=== MATERIAL TO PROCESS ===
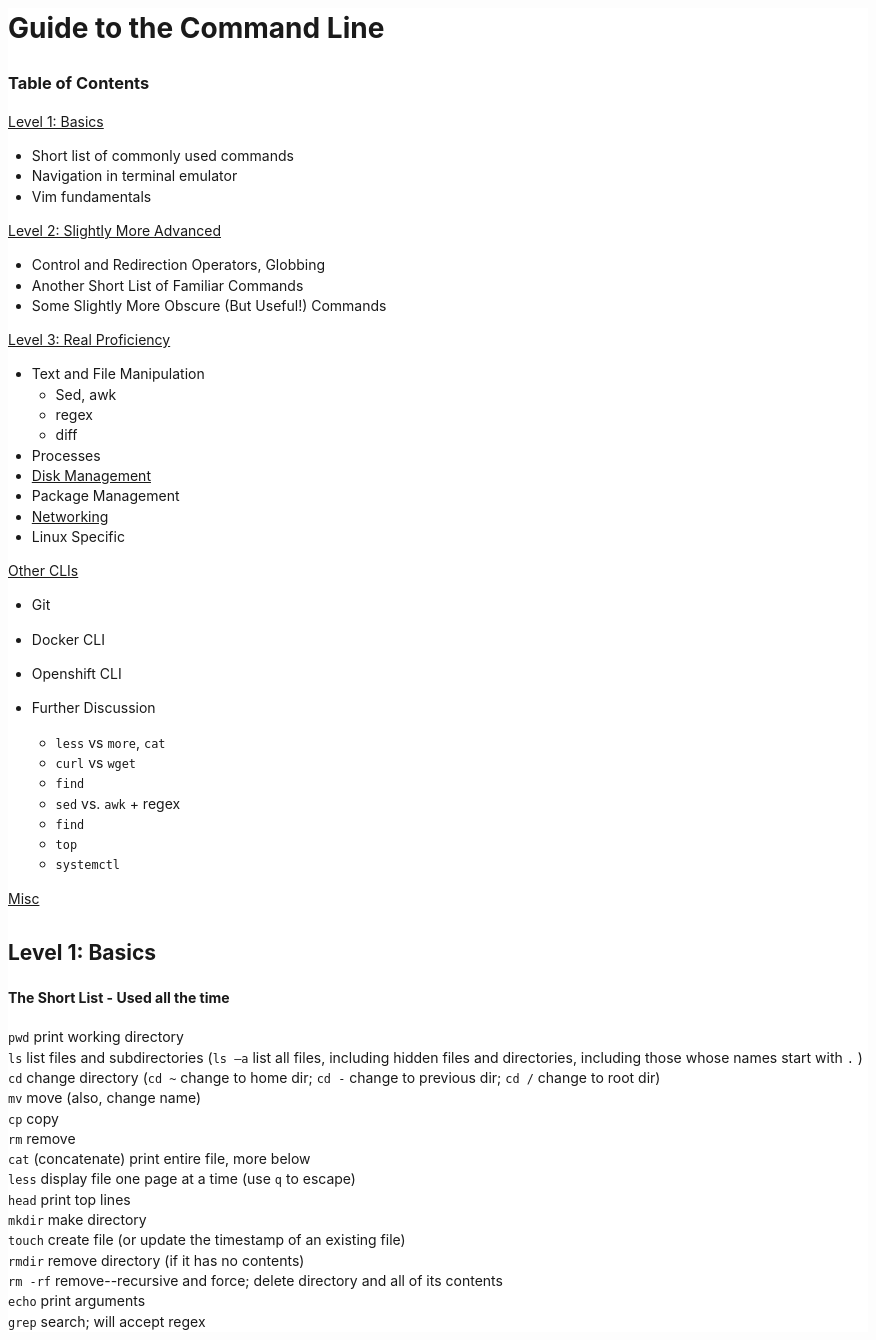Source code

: # Guide to the Command Line

### Table of Contents

[Level 1: Basics](#level-1-basics)
 - Short list of commonly used commands
 - Navigation in terminal emulator
 - Vim fundamentals  

[Level 2: Slightly More Advanced](#level-2-slightly-more-advanced)
 - Control and Redirection Operators, Globbing
 - Another Short List of Familiar Commands
 - Some Slightly More Obscure (But Useful!) Commands

[Level 3: Real Proficiency](#level-3-real-proficiency)
 - Text and File Manipulation
   - Sed, awk
   - regex
   - diff  
- Processes
- [Disk Management](#disk-management)
- Package Management
- [Networking](#networking)
- Linux Specific

[Other CLIs](#other-clis)
- Git
- Docker CLI
- Openshift CLI


- Further Discussion
  - `less` vs `more`, `cat`
  - `curl` vs `wget`
  - `find`
  - `sed` vs. `awk` + regex
  - `find`
  - `top`
  - `systemctl`


[Misc](#misc)

## Level 1: Basics

#### The Short List - Used all the time
`pwd` print working directory  
`ls` list files and subdirectories  (`ls –a` 	list all files, including hidden files and directories, including those whose names start with `.` )  
`cd` change directory (`cd ~` change to home dir; `cd -` change to previous dir; `cd /` change to root dir)  
`mv` move (also, change name)  
`cp` copy  
`rm` remove  
`cat` (concatenate) print entire file, more below  
`less` display file one page at a time (use `q` to escape)  
`head` print top lines  
`mkdir` make directory  
`touch` create file (or update the timestamp of an existing file)  
`rmdir` remove directory (if it has no contents)  
`rm -rf` remove--recursive and force; delete directory and all of its contents  
`echo` print arguments  
`grep` search; will accept regex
===
■ **WRITTEN TASK**
The entries above need to be transcribed exactly, with the images left out.

■ **WRITTEN ANSWER**
Source code

: # Guide to the Command Line

### Table of Contents

[Level 1: Basics](#level-1-basics)
 - Short list of commonly used commands
 - Navigation in terminal emulator
 - Vim fundamentals  

[Level 2: Slightly More Advanced](#level-2-slightly-more-advanced)
 - Control and Redirection Operators, Globbing
 - Another Short List of Familiar Commands
 - Some Slightly More Obscure (But Useful!) Commands

[Level 3: Real Proficiency](#level-3-real-proficiency)
 - Text and File Manipulation
   - Sed, awk
   - regex
   - diff  
- Processes
- [Disk Management](#disk-management)
- Package Management
- [Networking](#networking)
- Linux Specific

[Other CLIs](#other-clis)
- Git
- Docker CLI
- Openshift CLI


- Further Discussion
  - `less` vs `more`, `cat`
  - `curl` vs `wget`
  - `find`
  - `sed` vs. `awk` + regex
  - `find`
  - `top`
  - `systemctl`


[Misc](#misc)

## Level 1: Basics

#### The Short List - Used all the time
`pwd` print working directory  
`ls` list files and subdirectories  (`ls –a` 	list all files, including hidden files and directories, including those whose names start with `.` )  
`cd` change directory (`cd ~` change to home dir; `cd -` change to previous dir; `cd /` change to root dir)  
`mv` move (also, change name)  
`cp` copy  
`rm` remove  
`cat` (concatenate) print entire file, more below  
`less` display file one page at a time (use `q` to escape)  
`head` print top lines  
`mkdir` make directory  
`touch` create file (or update the timestamp of an existing file)  
`rmdir` remove directory (if it has no contents)  
`rm -rf` remove--recursive and force; delete directory and all of its contents  
`echo` print arguments  
`grep` search; will accept regex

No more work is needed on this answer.